The rate of government health expenditure out of GDP is among the lowest in the OECD: In 2022, Israel’s national health expenditure at current prices was NIS 132.6 billion, which constituted 7.3% of GDP and is far below the OECD average. This places Israel in the bottom third of OECD countries.

There has been a drastic decrease in first-time opioid prescriptions since the regulations were changed: Following a significant increase in opioid use in Israel, as reported in a study by the Taub Center, the Ministry of Health and the health funds began implementing some of the recommendations made by a committee established by the Ministry of Health and based on discussions within the health funds. Since the requirement for approval by a specialist was added as a condition for initiating treatment with fentanyl (the strongest opioid), there has been a sharp decline in the first-time prescriptions of the drug issued to members of the Clalit Health Services. Education

There was a significant increase in the proportion of special education students receiving the larger individual service basket: The per student budget for those in special education in separate schools ranges from NIS 42,000 to NIS 113,000 per year, while in integrated schools it ranges from NIS 20,000 to NIS 65,000 for students receiving an individual basket, and less for those receiving only an institutional basket.

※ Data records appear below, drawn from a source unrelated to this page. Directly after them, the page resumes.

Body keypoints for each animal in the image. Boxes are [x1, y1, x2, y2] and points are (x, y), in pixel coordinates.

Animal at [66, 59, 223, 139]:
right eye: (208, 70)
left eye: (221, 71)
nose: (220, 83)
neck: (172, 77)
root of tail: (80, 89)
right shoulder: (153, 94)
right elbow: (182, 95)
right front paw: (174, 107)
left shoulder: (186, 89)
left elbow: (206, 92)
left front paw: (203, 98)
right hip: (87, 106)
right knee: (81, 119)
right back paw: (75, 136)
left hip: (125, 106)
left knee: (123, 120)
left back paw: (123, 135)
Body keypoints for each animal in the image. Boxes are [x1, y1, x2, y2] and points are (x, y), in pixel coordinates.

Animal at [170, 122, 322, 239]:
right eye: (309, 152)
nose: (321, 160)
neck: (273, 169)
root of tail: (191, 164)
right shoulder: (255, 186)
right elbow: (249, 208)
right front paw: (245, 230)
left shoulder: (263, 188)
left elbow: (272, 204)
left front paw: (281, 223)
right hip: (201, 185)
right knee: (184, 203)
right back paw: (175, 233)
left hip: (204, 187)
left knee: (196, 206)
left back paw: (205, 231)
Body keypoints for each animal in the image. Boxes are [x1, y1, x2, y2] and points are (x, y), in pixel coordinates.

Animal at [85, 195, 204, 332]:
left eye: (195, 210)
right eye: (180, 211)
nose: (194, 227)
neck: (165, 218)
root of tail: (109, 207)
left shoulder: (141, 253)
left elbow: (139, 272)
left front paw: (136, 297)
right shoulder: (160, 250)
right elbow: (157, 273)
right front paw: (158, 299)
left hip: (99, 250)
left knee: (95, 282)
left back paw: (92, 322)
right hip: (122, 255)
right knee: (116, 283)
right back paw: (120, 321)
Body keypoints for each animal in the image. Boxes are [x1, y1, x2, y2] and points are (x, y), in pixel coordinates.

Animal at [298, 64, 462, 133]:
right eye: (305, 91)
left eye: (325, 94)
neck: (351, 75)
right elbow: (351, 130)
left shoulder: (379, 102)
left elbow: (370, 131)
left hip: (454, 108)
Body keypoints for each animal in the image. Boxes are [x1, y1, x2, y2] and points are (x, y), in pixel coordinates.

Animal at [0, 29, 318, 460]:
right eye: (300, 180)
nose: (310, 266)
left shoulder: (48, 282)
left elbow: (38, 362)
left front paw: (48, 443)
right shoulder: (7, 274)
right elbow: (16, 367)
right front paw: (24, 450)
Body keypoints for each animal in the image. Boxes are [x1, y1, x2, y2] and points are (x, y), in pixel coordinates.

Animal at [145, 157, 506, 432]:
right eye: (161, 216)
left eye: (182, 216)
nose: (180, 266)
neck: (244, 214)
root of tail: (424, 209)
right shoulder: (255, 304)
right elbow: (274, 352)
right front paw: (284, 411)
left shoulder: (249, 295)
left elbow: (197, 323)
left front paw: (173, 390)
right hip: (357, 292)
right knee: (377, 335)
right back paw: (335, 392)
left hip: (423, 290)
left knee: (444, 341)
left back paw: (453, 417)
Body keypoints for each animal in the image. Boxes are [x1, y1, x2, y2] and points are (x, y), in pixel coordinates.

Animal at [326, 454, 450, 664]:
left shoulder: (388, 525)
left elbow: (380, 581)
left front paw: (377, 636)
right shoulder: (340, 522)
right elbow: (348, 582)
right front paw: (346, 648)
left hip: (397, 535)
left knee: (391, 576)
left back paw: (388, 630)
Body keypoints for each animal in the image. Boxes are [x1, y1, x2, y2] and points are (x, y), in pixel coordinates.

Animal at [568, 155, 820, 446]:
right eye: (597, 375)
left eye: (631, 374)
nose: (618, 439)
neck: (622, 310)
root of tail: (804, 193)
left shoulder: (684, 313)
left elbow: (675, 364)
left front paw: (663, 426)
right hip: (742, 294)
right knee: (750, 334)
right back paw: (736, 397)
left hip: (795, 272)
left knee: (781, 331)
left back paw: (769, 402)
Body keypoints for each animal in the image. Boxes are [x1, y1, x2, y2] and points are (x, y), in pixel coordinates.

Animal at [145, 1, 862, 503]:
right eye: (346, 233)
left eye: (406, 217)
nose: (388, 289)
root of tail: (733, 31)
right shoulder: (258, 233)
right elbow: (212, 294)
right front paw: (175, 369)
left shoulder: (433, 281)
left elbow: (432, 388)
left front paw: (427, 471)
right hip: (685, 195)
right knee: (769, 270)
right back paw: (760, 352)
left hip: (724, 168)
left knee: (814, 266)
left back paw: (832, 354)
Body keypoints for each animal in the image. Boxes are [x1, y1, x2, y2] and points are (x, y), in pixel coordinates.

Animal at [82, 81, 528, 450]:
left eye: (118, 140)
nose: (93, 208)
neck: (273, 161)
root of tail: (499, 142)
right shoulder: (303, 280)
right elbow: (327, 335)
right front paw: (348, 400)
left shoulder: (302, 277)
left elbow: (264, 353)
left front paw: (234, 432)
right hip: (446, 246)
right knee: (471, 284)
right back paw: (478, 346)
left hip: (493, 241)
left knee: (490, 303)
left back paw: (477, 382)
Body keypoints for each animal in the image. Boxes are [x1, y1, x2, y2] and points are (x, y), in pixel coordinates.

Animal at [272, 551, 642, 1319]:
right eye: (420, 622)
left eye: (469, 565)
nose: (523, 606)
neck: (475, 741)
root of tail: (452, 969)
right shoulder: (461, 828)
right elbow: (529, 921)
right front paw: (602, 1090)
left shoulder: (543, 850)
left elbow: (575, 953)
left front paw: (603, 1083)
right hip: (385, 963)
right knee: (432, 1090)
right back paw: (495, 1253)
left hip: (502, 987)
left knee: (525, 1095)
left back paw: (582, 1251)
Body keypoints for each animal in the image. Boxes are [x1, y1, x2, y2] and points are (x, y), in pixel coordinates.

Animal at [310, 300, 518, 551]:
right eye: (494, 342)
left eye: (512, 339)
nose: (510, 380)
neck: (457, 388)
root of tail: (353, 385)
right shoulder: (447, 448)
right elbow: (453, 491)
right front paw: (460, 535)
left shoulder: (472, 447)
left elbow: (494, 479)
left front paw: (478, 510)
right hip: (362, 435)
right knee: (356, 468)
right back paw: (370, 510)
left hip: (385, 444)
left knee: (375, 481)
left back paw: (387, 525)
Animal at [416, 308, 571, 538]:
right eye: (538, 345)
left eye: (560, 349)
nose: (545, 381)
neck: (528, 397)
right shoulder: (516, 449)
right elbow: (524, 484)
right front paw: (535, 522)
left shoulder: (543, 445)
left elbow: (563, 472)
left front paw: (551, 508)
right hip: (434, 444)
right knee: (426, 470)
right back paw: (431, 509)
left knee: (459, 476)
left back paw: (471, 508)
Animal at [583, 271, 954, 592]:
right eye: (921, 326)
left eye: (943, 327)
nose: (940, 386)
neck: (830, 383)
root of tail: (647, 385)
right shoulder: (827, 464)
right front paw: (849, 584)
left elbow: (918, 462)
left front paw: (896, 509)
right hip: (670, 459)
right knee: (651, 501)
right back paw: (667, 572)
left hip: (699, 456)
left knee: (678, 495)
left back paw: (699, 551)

Special education budgets have grown faster than regular education budgets: The special education budget increased sharply – from about NIS 11 billion in 2017 to NIS 16 billion in 2022, an increase of almost 47%, as compared to a 24% increase in the regular education budget. The number of students eligible for special education services also grew at a much faster rate than the overall increase in the number of students, although at a slower pace than the growth in the budget.